Related: The Best Google Search Cheat Sheet: Tips, Operators & Commands You Should Know

8. Local teaser pack

Local teaser packs are similar to local packs, but are more focused on booking type businesses. They provide you with key information regarding businesses such as hotels and restaurants. On Google, companies registered on Google My Business have priority.

You will be presented with a local teaser pack when you enter a search such as “hotels near me”.

Local teaser packs

Local teaser packs often return four top-rated results. For a “nearby hotels” search, you can expect to find key information on dates, budget options, guests, reviews and ratings, pool, parking, Wi-Fi availability, as well as directions.

9. The best stories

Top Stories is another important feature of the SERP. You may get the best results for certain searches on hot topics or news about people, events, things, or places.

Best Stories

Top Articles features trends from three top publications with links to read full articles and the option to show more similar results. It also shows the time of posting, so you can have a sense of recency.

Another important feature that you can find on most SERPs is the People also ask box. It has drop-down lists showing similar questions that other people are asking as well.

People also ask

These can help you refine your search or explore other topics related to your search query. If you click on the drop-down menu, it will expand to reveal the questions people frequently ask.

This is slightly different from associated researches section at the bottom of the SERP. Instead, this section lists searches related to your primary search.

associated researches

11. Other SERP features

Sitelinks can direct you to a specific page on a website. If you’re looking for MUO, for example, sitelinks may direct you to the Windows or Android section.

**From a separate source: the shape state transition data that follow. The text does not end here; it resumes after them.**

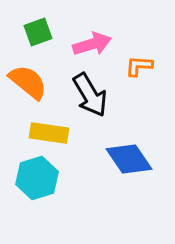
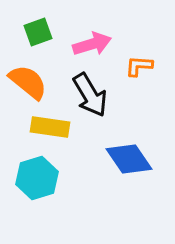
yellow rectangle: moved 1 px right, 6 px up
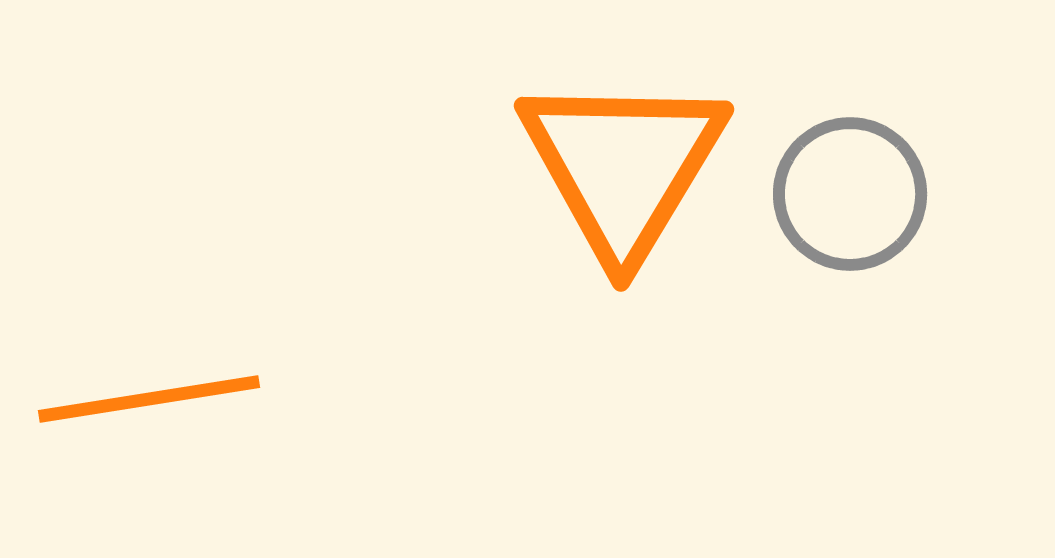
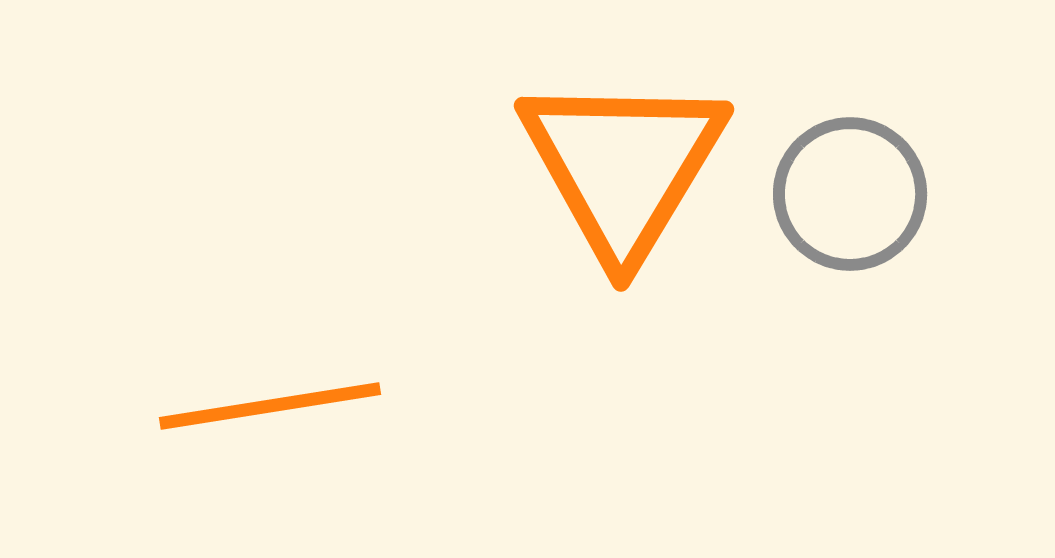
orange line: moved 121 px right, 7 px down
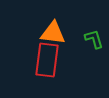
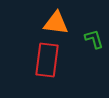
orange triangle: moved 3 px right, 10 px up
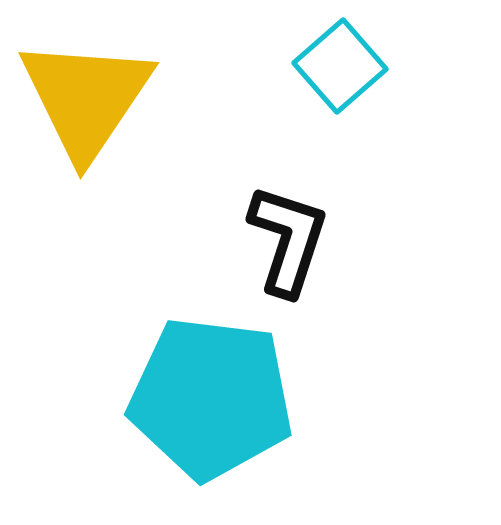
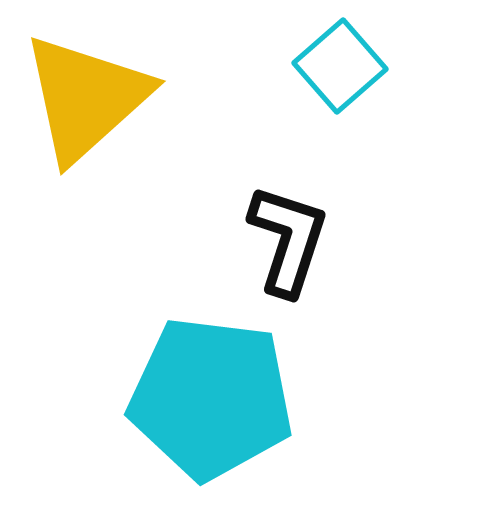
yellow triangle: rotated 14 degrees clockwise
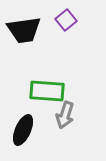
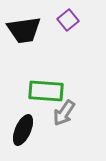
purple square: moved 2 px right
green rectangle: moved 1 px left
gray arrow: moved 1 px left, 2 px up; rotated 16 degrees clockwise
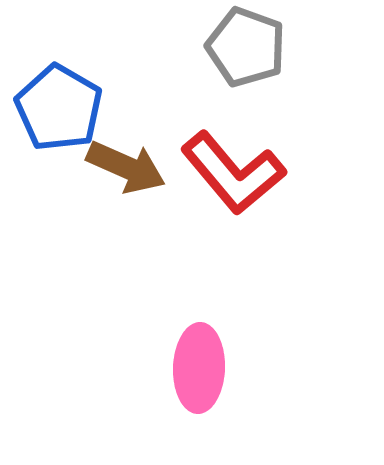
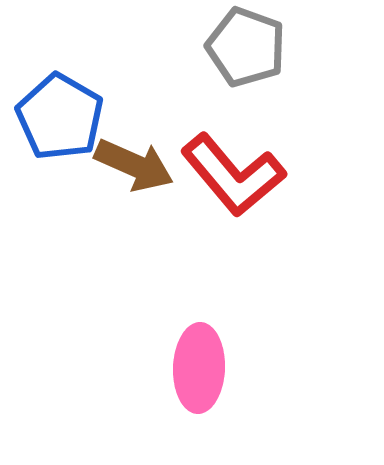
blue pentagon: moved 1 px right, 9 px down
brown arrow: moved 8 px right, 2 px up
red L-shape: moved 2 px down
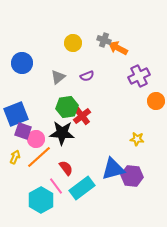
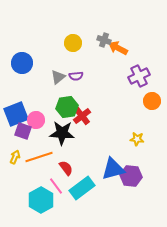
purple semicircle: moved 11 px left; rotated 16 degrees clockwise
orange circle: moved 4 px left
pink circle: moved 19 px up
orange line: rotated 24 degrees clockwise
purple hexagon: moved 1 px left
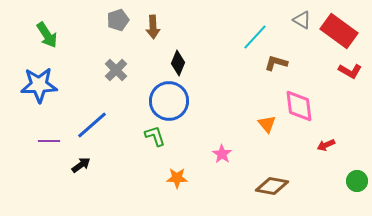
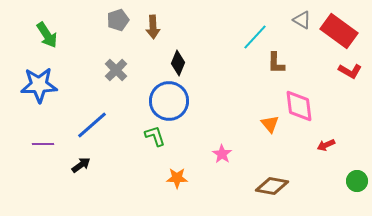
brown L-shape: rotated 105 degrees counterclockwise
orange triangle: moved 3 px right
purple line: moved 6 px left, 3 px down
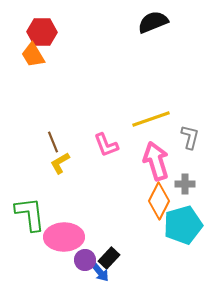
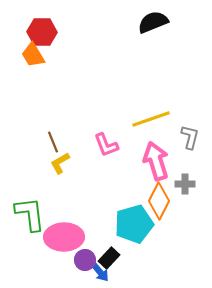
cyan pentagon: moved 49 px left, 1 px up
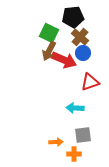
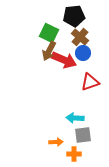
black pentagon: moved 1 px right, 1 px up
cyan arrow: moved 10 px down
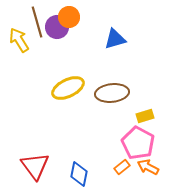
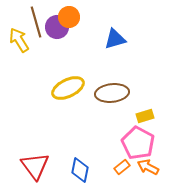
brown line: moved 1 px left
blue diamond: moved 1 px right, 4 px up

Search results can also display shopping results that you can click to purchase products online. Some SERPs can even serve as Twitter cards when searching for a specific person or business.

Improve your search results with knowledge of SERPs

These are all the essential features that you can find on a typical SERP. Search engines can add or remove features at any time. You can enrich your search experience by researching and maximizing these SERP features.